Building team agreement on large population surveys through inter-rater reliability among oral health survey examiners

inter-rater reliability calibration training oral health survey


March 31, 2018


Background: Oral health surveys conducted on a very large population involve many examiners who must be consistent in scoring different levels of an oral disease. Prior to the oral health survey implementation, a measurement of inter-rater reliability (IRR) is needed to know the level of agreement among examiners or raters. Purpose: This study aimed to assess the IRR using consensus and consistency estimates in large population oral health surveys. Methods: A total of 58 dentists participated as raters.
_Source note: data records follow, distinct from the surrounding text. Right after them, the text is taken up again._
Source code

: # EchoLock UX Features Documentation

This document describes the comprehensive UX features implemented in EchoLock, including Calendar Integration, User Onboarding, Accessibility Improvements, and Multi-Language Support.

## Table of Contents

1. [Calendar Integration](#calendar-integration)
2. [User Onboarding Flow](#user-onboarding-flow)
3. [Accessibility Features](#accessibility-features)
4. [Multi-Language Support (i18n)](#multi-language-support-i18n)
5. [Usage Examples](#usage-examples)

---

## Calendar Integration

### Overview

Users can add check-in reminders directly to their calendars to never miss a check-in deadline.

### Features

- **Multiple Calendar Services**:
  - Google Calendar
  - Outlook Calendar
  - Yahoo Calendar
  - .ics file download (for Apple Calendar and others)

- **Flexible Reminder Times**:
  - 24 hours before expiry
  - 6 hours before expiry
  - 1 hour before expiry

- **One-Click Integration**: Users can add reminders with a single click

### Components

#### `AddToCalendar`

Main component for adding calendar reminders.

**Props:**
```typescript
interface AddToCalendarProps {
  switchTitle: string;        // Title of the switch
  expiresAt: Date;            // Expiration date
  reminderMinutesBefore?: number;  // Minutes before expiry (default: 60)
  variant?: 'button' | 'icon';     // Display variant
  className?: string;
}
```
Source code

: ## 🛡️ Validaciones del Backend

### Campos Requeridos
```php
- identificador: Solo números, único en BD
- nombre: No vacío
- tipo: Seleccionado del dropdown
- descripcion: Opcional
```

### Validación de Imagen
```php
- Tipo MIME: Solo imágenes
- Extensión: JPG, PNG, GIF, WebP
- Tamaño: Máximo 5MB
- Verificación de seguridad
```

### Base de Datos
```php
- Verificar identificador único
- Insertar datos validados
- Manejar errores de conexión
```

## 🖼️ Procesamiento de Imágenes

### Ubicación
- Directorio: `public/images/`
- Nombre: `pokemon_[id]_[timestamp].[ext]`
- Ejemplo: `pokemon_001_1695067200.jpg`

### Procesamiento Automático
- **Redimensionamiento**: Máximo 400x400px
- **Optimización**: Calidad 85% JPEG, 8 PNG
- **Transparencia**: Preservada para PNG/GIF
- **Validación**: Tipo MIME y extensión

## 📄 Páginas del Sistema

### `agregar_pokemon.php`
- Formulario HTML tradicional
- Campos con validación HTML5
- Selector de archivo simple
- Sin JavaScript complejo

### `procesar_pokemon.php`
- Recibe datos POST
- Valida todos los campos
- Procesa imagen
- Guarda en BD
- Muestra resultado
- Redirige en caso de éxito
The benchmarker showed the clinical sample for dental caries and community periodontal index (CPI) score, with the raters being trained to carry out a calibration exercise in dental phantom. The consensus estimate was measured by means of a percent agreement and Cohen’s Kappa statistic. The consistency estimate of IRR was measured by Cronbach’s alpha coefficient and intraclass correlation. Results: The percent agreement is 65.50% for photographic slides of dental caries, 73.13% for photographic slides of CPI and 78.78% for calibration of dental caries using phantom. There were statistically significant differences between dental caries calibration using photographic slides and phantom (p<0.000), while the consistency of IRR between multiple raters is strong (Cronbrach’s Alpha: >0.9). Conclusion: A percent agreement across multiple raters is acceptable for the diagnosis of dental caries. Consistency between multiple raters is reliable when diagnosing dental caries and CPI.